THE PROBLEM »
Check every line below, and copy those that include "each".

SOURCE DATA »
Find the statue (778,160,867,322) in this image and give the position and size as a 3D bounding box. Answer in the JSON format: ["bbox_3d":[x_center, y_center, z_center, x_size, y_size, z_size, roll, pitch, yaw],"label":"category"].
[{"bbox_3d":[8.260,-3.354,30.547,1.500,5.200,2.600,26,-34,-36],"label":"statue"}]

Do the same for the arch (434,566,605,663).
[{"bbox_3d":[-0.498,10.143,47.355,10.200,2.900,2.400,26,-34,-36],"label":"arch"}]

---

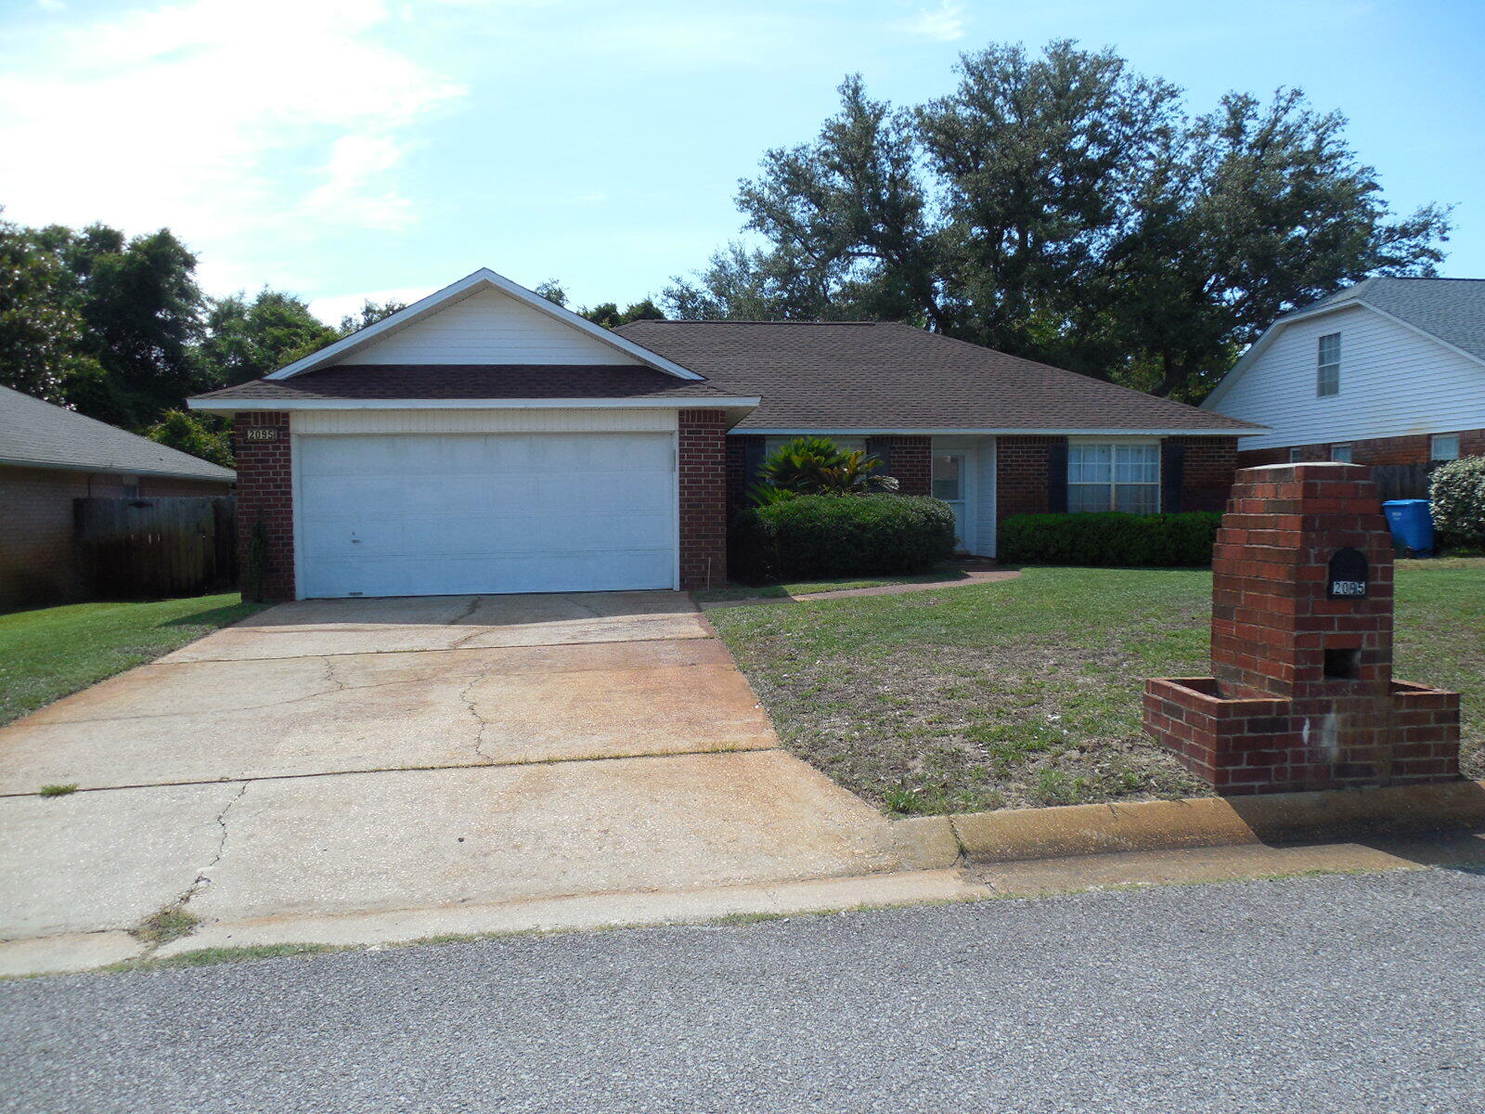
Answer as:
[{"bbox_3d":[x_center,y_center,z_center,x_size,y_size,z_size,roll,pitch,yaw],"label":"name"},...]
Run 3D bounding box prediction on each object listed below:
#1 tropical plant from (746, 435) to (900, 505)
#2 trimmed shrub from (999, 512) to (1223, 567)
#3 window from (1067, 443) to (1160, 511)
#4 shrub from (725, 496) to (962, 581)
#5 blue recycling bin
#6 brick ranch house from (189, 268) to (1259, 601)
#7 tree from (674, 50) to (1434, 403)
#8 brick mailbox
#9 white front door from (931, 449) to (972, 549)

==

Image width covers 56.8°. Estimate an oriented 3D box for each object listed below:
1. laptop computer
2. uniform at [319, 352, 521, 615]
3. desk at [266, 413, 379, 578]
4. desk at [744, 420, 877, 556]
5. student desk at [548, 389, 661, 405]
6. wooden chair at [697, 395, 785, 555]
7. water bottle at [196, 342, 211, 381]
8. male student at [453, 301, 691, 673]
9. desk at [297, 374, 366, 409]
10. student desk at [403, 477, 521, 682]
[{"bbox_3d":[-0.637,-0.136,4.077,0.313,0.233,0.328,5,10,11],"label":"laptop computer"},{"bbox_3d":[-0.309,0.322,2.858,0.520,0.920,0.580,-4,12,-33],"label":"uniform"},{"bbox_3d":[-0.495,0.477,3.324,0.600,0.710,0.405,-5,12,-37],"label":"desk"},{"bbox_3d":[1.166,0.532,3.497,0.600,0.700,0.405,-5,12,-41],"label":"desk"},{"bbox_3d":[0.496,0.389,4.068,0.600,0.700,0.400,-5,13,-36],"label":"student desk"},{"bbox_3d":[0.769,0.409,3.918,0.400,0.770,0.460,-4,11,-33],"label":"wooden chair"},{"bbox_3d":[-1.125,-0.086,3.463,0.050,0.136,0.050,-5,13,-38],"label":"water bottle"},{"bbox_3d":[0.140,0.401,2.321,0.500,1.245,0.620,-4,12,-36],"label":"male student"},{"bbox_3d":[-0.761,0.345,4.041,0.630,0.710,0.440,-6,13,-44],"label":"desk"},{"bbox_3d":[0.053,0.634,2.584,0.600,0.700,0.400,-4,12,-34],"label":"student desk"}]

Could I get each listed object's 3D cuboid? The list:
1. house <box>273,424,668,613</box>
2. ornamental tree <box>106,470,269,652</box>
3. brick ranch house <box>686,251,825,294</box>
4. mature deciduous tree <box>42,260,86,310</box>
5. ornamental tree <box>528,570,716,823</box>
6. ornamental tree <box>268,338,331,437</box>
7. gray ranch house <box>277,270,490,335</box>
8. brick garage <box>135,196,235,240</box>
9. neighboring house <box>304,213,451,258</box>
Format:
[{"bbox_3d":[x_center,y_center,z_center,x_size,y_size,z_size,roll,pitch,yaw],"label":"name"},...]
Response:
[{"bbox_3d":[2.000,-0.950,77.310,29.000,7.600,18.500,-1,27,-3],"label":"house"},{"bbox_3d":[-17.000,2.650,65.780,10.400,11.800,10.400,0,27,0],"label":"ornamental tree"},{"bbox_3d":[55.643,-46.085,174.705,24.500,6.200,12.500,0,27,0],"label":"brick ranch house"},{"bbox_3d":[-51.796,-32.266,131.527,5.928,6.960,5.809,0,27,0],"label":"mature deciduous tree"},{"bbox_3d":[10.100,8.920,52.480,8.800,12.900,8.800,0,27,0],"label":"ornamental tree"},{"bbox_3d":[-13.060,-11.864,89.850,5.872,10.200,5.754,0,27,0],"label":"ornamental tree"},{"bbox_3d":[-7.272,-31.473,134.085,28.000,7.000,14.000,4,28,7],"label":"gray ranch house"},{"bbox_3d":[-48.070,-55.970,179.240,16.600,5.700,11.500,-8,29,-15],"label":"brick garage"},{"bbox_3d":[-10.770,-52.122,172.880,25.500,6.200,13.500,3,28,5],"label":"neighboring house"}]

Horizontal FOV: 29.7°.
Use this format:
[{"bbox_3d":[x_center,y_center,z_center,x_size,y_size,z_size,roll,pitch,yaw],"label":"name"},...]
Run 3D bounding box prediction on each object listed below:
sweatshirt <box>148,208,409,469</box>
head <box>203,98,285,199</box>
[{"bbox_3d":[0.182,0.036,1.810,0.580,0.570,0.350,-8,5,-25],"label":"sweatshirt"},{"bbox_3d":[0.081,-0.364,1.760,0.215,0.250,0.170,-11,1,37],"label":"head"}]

EXERCISE ANSWER »
Run 3D bounding box prediction on each object listed below:
Image width covers 56.8°. Estimate an oriented 3D box for each object listed below:
Could I get each listed object's 3D cuboid? The list:
Run 3D bounding box prediction on each object listed below:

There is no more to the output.